*** Opening Entries supplied ***

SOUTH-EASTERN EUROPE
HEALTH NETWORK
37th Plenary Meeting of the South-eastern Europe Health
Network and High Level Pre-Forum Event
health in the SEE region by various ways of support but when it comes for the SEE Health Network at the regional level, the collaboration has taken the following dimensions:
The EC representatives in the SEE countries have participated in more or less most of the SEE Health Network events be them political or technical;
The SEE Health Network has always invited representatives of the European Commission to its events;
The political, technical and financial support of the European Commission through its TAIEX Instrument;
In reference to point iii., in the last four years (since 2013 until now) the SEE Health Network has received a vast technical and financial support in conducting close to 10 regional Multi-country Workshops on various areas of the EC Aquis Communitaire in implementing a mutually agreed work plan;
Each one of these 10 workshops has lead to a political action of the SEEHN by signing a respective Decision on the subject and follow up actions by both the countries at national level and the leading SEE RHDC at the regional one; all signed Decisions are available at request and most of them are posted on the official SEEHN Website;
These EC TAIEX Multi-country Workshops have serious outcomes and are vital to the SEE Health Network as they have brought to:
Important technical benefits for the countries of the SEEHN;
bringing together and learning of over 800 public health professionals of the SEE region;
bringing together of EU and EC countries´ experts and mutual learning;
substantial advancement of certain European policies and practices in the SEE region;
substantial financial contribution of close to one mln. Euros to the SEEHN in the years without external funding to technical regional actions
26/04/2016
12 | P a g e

*** Closing Entries supplied ***

Your answer must be the line with "Important technical benefits" and all lines after it through the final line of the entries, copied exactly and with nothing added.

Important technical benefits for the countries of the SEEHN;
bringing together and learning of over 800 public health professionals of the SEE region;
bringing together of EU and EC countries´ experts and mutual learning;
substantial advancement of certain European policies and practices in the SEE region;
substantial financial contribution of close to one mln. Euros to the SEEHN in the years without external funding to technical regional actions
26/04/2016
12 | P a g e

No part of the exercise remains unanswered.